Document excerpt:
╔══
But anti-ICE efforts have been active for over a year on the ground in Philly, with residents embracing the city’s long tradition of blending art, activism and community-building.
It’s a tradition that the U.S. Department of Arts and Culture – a national advocacy group launched in 2013, not an actual government agency – made sure to include in their latest campaign, “No ICE in the Cup.”
The group’s Philly street poster, designed by local printmaker and artist Peri Law, depicts a World Cup trophy that resembles a classic Greek vase and incorporates the Philly skyline, images of ICE officers and a multiracial coalition of residents at local protests – set against the backdrop of a soccer goal net made of chain link topped with barbed wire.
It joins other posters commissioned from artists in each of the 11 cities in the U.S. that are hosting World Cup games including New York, Boston, Miami, Kansas City, Dallas, Houston, Atlanta, Los Angeles and Seattle.
As Carol Zou, cultural organizer with the USDAC who is also a former Philly resident and community leader, told Billy Penn, the group’s campaign plugs into existing anti-ICE infrastructure in local communities that have been doing the work already.
╚══
Data provided:
╔══
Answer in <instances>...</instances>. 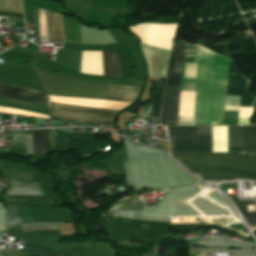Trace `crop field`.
<instances>
[{"mask_svg": "<svg viewBox=\"0 0 256 256\" xmlns=\"http://www.w3.org/2000/svg\"><path fill=\"white\" fill-rule=\"evenodd\" d=\"M183 49H184V45H174L171 59H170L171 62L168 67V76H167L166 84L180 85L181 72H177V71H180L181 63H175L174 70H177V71H173V66H174V62H182ZM198 50H199V45H185L183 62L197 63ZM181 70H182V67H181ZM186 71H187V65L185 68L184 78H186ZM189 71H190V65L188 68L187 78H189ZM192 72H193V65L191 68V75H190L191 79H192ZM195 72H196V65L194 68L193 79H195ZM231 73H235V75H231ZM249 84H250V81L247 78L243 77L241 74H239L236 71L233 62L229 60L226 95H240V106L254 107L256 103V95L247 93ZM173 85H165V90L180 91V86H173ZM192 91H194V85H193ZM179 96H180V92L165 91L163 107L178 108ZM194 99H195V93L181 92L180 104H179V116H193ZM252 110L253 108L240 107L239 117H250L252 114ZM177 112H178V109L163 108L161 124L177 125ZM192 120H193V117H178V125H192Z\"/></svg>", "mask_w": 256, "mask_h": 256, "instance_id": "8a807250", "label": "crop field"}, {"mask_svg": "<svg viewBox=\"0 0 256 256\" xmlns=\"http://www.w3.org/2000/svg\"><path fill=\"white\" fill-rule=\"evenodd\" d=\"M174 144L171 153L212 152L211 134H197V127H167ZM213 152H227L225 126L211 127ZM227 142L241 141L240 126H226ZM198 133H210L209 128H198ZM243 154L256 156V126H241ZM173 142V139H171ZM241 147L240 142L228 143ZM228 152L242 153V148H228Z\"/></svg>", "mask_w": 256, "mask_h": 256, "instance_id": "ac0d7876", "label": "crop field"}, {"mask_svg": "<svg viewBox=\"0 0 256 256\" xmlns=\"http://www.w3.org/2000/svg\"><path fill=\"white\" fill-rule=\"evenodd\" d=\"M181 164H229L256 168V158L234 154H171ZM229 165H182L195 176L210 182L249 180L256 182V169Z\"/></svg>", "mask_w": 256, "mask_h": 256, "instance_id": "34b2d1b8", "label": "crop field"}, {"mask_svg": "<svg viewBox=\"0 0 256 256\" xmlns=\"http://www.w3.org/2000/svg\"><path fill=\"white\" fill-rule=\"evenodd\" d=\"M139 89L140 88L131 87V86L107 84L100 99L132 103ZM51 108L102 114V115H110V116H114V114L118 112L115 110L78 107V106H70V105H62V104H54V103H51ZM78 112L59 111V110L51 109V115L49 118L62 120V121L77 122L81 124L113 126L112 125L113 117L78 113Z\"/></svg>", "mask_w": 256, "mask_h": 256, "instance_id": "412701ff", "label": "crop field"}, {"mask_svg": "<svg viewBox=\"0 0 256 256\" xmlns=\"http://www.w3.org/2000/svg\"><path fill=\"white\" fill-rule=\"evenodd\" d=\"M177 24H139L130 27L142 44L171 51Z\"/></svg>", "mask_w": 256, "mask_h": 256, "instance_id": "f4fd0767", "label": "crop field"}, {"mask_svg": "<svg viewBox=\"0 0 256 256\" xmlns=\"http://www.w3.org/2000/svg\"><path fill=\"white\" fill-rule=\"evenodd\" d=\"M96 134H66L60 131H54L55 139L64 147L68 149H77L82 155H90L94 151H102L108 145V142L101 140L97 142L94 138Z\"/></svg>", "mask_w": 256, "mask_h": 256, "instance_id": "dd49c442", "label": "crop field"}, {"mask_svg": "<svg viewBox=\"0 0 256 256\" xmlns=\"http://www.w3.org/2000/svg\"><path fill=\"white\" fill-rule=\"evenodd\" d=\"M0 92L48 100L47 95H45L43 93L24 89V88L15 87V86H12V85H9L6 83H0ZM3 93H0L1 97L26 100V101H32V102H36V103H40V104H44V105H49V102L44 101V100L26 98V97L3 94Z\"/></svg>", "mask_w": 256, "mask_h": 256, "instance_id": "e52e79f7", "label": "crop field"}, {"mask_svg": "<svg viewBox=\"0 0 256 256\" xmlns=\"http://www.w3.org/2000/svg\"><path fill=\"white\" fill-rule=\"evenodd\" d=\"M103 76L121 79L120 62L115 51H102Z\"/></svg>", "mask_w": 256, "mask_h": 256, "instance_id": "d8731c3e", "label": "crop field"}, {"mask_svg": "<svg viewBox=\"0 0 256 256\" xmlns=\"http://www.w3.org/2000/svg\"><path fill=\"white\" fill-rule=\"evenodd\" d=\"M49 41L63 42L62 15L46 11Z\"/></svg>", "mask_w": 256, "mask_h": 256, "instance_id": "5a996713", "label": "crop field"}, {"mask_svg": "<svg viewBox=\"0 0 256 256\" xmlns=\"http://www.w3.org/2000/svg\"><path fill=\"white\" fill-rule=\"evenodd\" d=\"M10 195H44L38 182L12 181Z\"/></svg>", "mask_w": 256, "mask_h": 256, "instance_id": "3316defc", "label": "crop field"}, {"mask_svg": "<svg viewBox=\"0 0 256 256\" xmlns=\"http://www.w3.org/2000/svg\"><path fill=\"white\" fill-rule=\"evenodd\" d=\"M6 201L10 202H26L35 205H50L55 201V198L47 196H7Z\"/></svg>", "mask_w": 256, "mask_h": 256, "instance_id": "28ad6ade", "label": "crop field"}, {"mask_svg": "<svg viewBox=\"0 0 256 256\" xmlns=\"http://www.w3.org/2000/svg\"><path fill=\"white\" fill-rule=\"evenodd\" d=\"M158 88L157 92L153 93L152 100H151V109H150V116L160 117V108H161V101L163 95V87L165 78H158Z\"/></svg>", "mask_w": 256, "mask_h": 256, "instance_id": "d1516ede", "label": "crop field"}, {"mask_svg": "<svg viewBox=\"0 0 256 256\" xmlns=\"http://www.w3.org/2000/svg\"><path fill=\"white\" fill-rule=\"evenodd\" d=\"M241 214L247 221L248 225H256V212H249V203L234 202ZM254 204V203H252Z\"/></svg>", "mask_w": 256, "mask_h": 256, "instance_id": "22f410ed", "label": "crop field"}, {"mask_svg": "<svg viewBox=\"0 0 256 256\" xmlns=\"http://www.w3.org/2000/svg\"><path fill=\"white\" fill-rule=\"evenodd\" d=\"M34 154H45V133L33 132Z\"/></svg>", "mask_w": 256, "mask_h": 256, "instance_id": "cbeb9de0", "label": "crop field"}, {"mask_svg": "<svg viewBox=\"0 0 256 256\" xmlns=\"http://www.w3.org/2000/svg\"><path fill=\"white\" fill-rule=\"evenodd\" d=\"M6 209V230L18 224L17 204L14 203V214H12V203H4Z\"/></svg>", "mask_w": 256, "mask_h": 256, "instance_id": "5142ce71", "label": "crop field"}, {"mask_svg": "<svg viewBox=\"0 0 256 256\" xmlns=\"http://www.w3.org/2000/svg\"><path fill=\"white\" fill-rule=\"evenodd\" d=\"M11 148L25 149V132H11Z\"/></svg>", "mask_w": 256, "mask_h": 256, "instance_id": "d9b57169", "label": "crop field"}, {"mask_svg": "<svg viewBox=\"0 0 256 256\" xmlns=\"http://www.w3.org/2000/svg\"><path fill=\"white\" fill-rule=\"evenodd\" d=\"M24 231L38 229H59L58 223H31L21 225Z\"/></svg>", "mask_w": 256, "mask_h": 256, "instance_id": "733c2abd", "label": "crop field"}, {"mask_svg": "<svg viewBox=\"0 0 256 256\" xmlns=\"http://www.w3.org/2000/svg\"><path fill=\"white\" fill-rule=\"evenodd\" d=\"M38 14H39L41 41H48L45 11L38 9Z\"/></svg>", "mask_w": 256, "mask_h": 256, "instance_id": "4a817a6b", "label": "crop field"}, {"mask_svg": "<svg viewBox=\"0 0 256 256\" xmlns=\"http://www.w3.org/2000/svg\"><path fill=\"white\" fill-rule=\"evenodd\" d=\"M24 253L27 255H31V256H62L57 253L40 250V249H36V248H31V247H27V246H25V248H24Z\"/></svg>", "mask_w": 256, "mask_h": 256, "instance_id": "bc2a9ffb", "label": "crop field"}, {"mask_svg": "<svg viewBox=\"0 0 256 256\" xmlns=\"http://www.w3.org/2000/svg\"><path fill=\"white\" fill-rule=\"evenodd\" d=\"M34 15H35V37L36 42L40 41V35H39V25H38V14L37 9L34 8Z\"/></svg>", "mask_w": 256, "mask_h": 256, "instance_id": "214f88e0", "label": "crop field"}]
</instances>
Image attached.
╚══
Tasks to complete:
A. In the article on the "No ICE in the Cup" campaign, who designed the Philly street poster?
B. Continue the article on the "No ICE in the Cup" campaign from the point where it stops.
The data plays no part in these tasks.

Answers for the exercise:
A. Local printmaker and artist Peri Law.

B.
“The No ICE in the Cup campaign came about because many people in the U.S. were moved to take action against the presence of ICE in our cities and communities,” Zou said.
On the vibrant Philly art ecosystem and loose artist collectives, Zou, who once worked as director of programs at Asian Arts Initiative, notes “What isn’t special about Philly? I really love that Philly has so many artists who are engaged in using their artwork for social change. Philly has artists [who] can serve as that valuable bridge between organizing priorities and narrative change artwork.”
What USDAC offers participating cities in the campaign, they said, is “digital connections to people in other cities – how people can be using their art to fight our current wave of fascism.”
For Law, the opportunity to create the Philly poster for No ICE in the Cup was a natural continuation of her work as both an artist and youth programs coordinator with Asian Americans United.
She had already created a popular design of a Lunar New Year Fire Horse surrounded by flames and melting ice, with the words ‘ICE MELTS UNDER FIRE” that she prints as stickers and posters to fundraise for AAU’s Communities In Solidarity Fund that supports immigrant families in Philly who are affected by detention.
“I was hosting an ICE Out printing event at Soapbox and a person asked about my art and said Carol is looking for someone based in Philly. The [art prompt] was to say “ICE Out of the World Cup” or “No ICE” and to make connections between what is happening in your city with what is going on nationally as well.”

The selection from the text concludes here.